**GEGEVEN TEKST:**
|---|
Cohousen tegen eenzaamheid: mémé en student leven samen
- kaatschelfhout
- May 8
- 4 min read
Louise* (20), een Franse studente, woont samen met Fabienne* (86) in Brussel. Op zoek naar een kot in Brussel werd ze Fabiennes nieuwe huisgenoot. En die is daar heel blij mee: “het huis is te groot voor mij alleen.”

Sinds Fabiennes man gestorven is en haar kinderen hun eigen familie hebben, heeft ze nood aan gezelschap en een helpende hand. Haar zoon zocht via collega’s naar een student om zijn moeder te ondersteunen. Zo vonden ze Louise. “Er was iemand nodig op wie ze kon rekenen, maar die niet 24 op 7 aanwezig moest zijn”, vertelt de studente.
Fabienne, hoe is het om in Brussel oud te worden?
|---|
**TE DOEN:**
Beantwoord deze vragen over de tekst over cohousen:
1. Hoe oud is Louise en welke nationaliteit heeft ze?
2. Wie zocht naar een student voor Fabienne, en via wie?
3. Wat zegt Fabienne over haar huis?

**UITTREKSEL GEGEVENS:**
|---|
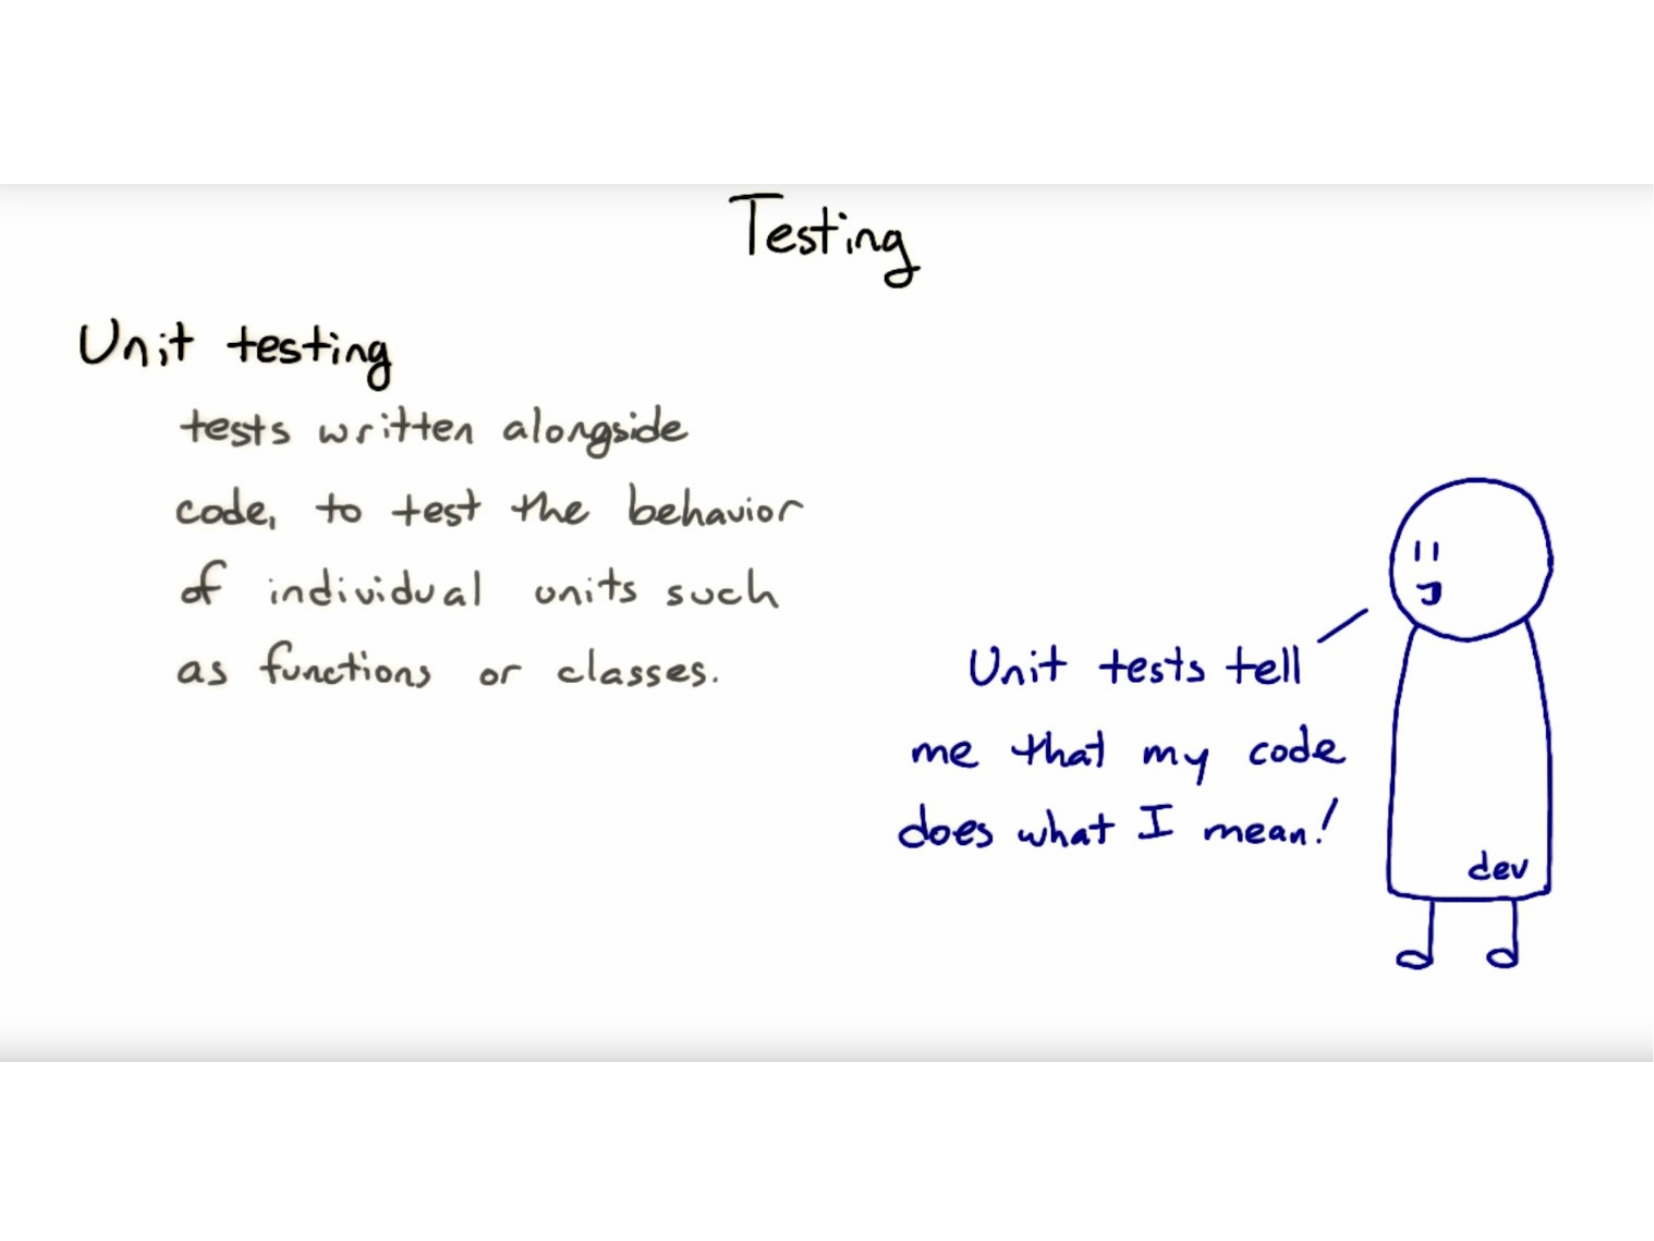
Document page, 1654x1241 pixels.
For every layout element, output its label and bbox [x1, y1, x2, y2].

picture [0, 184, 1654, 1062]
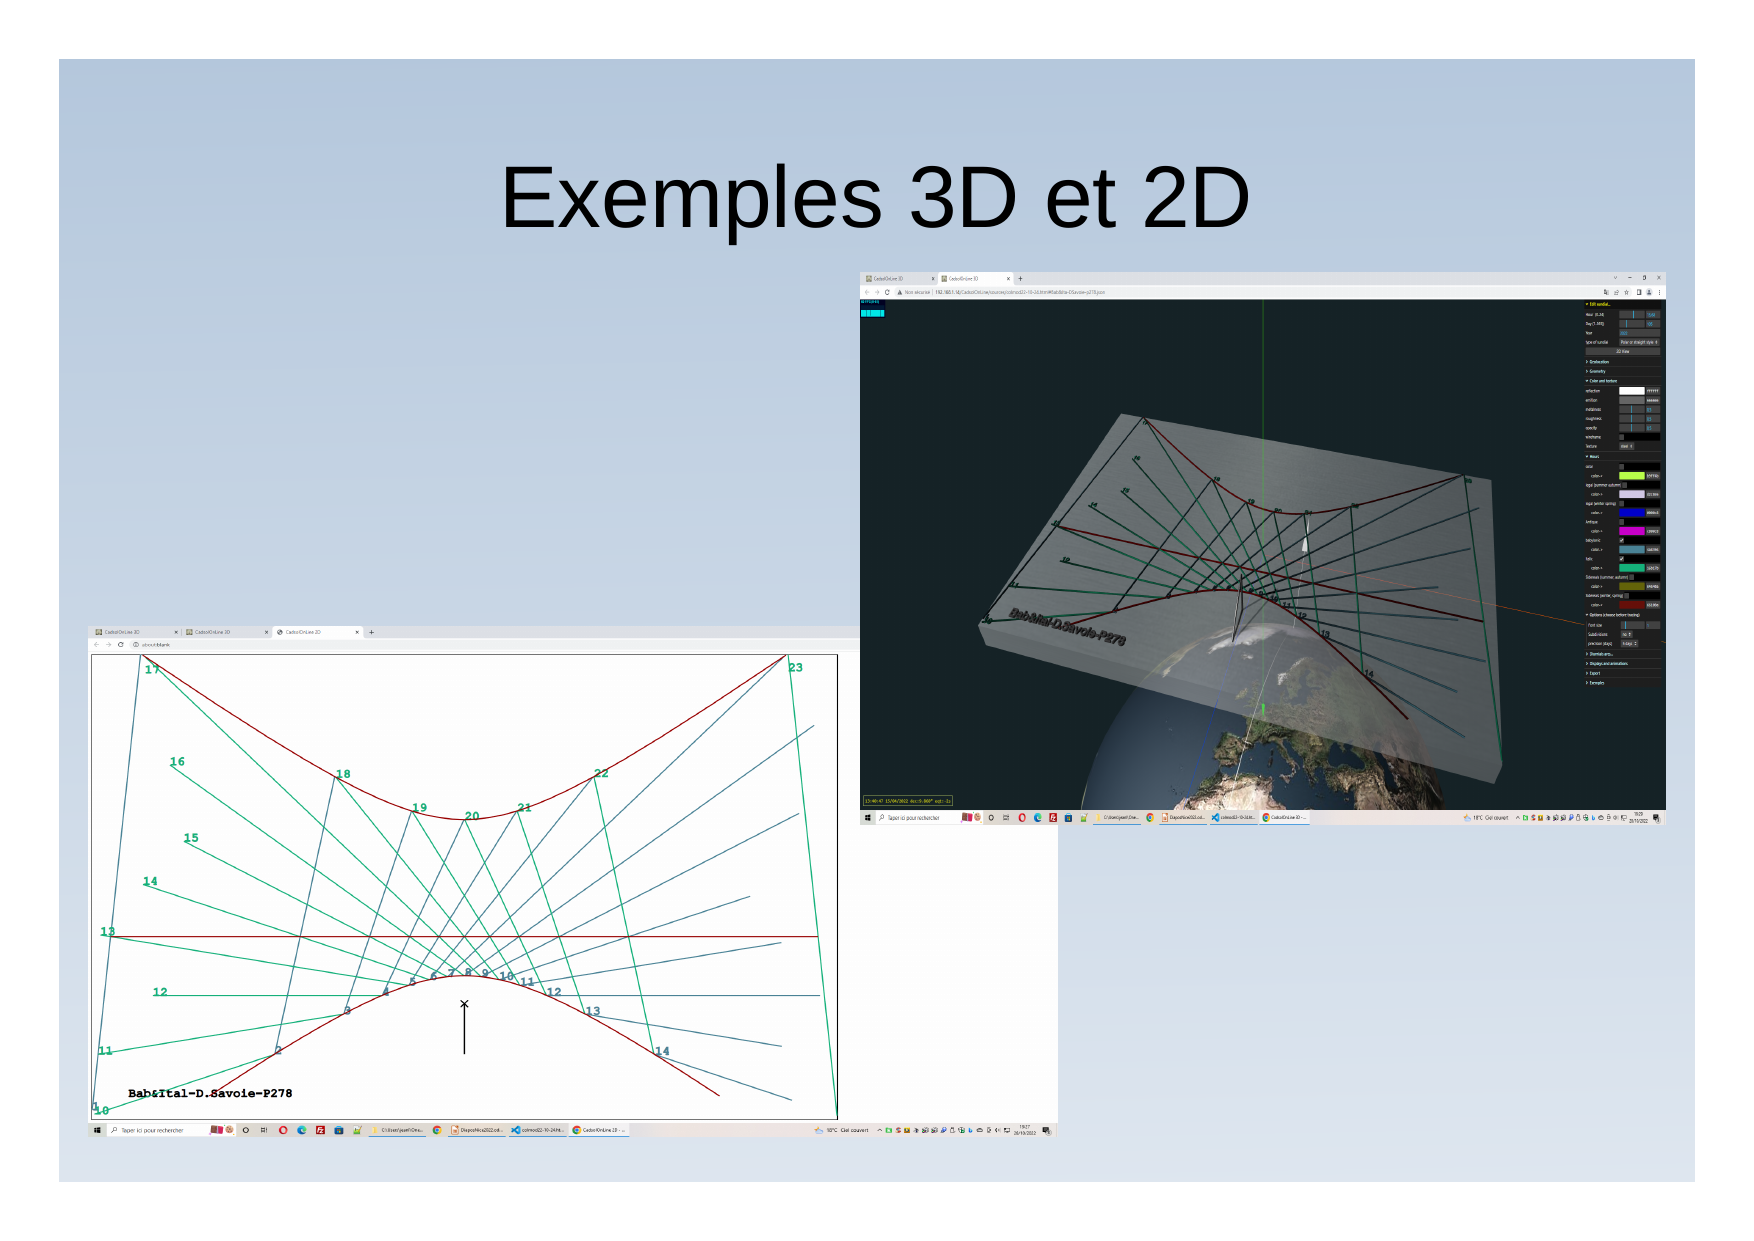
|---|
**ANTWOORD HIERONDER:**
1. Louise is 20 jaar en Frans.
2. Fabiennes zoon zocht naar een student, via zijn collega's.
3. Het huis is te groot voor haar alleen.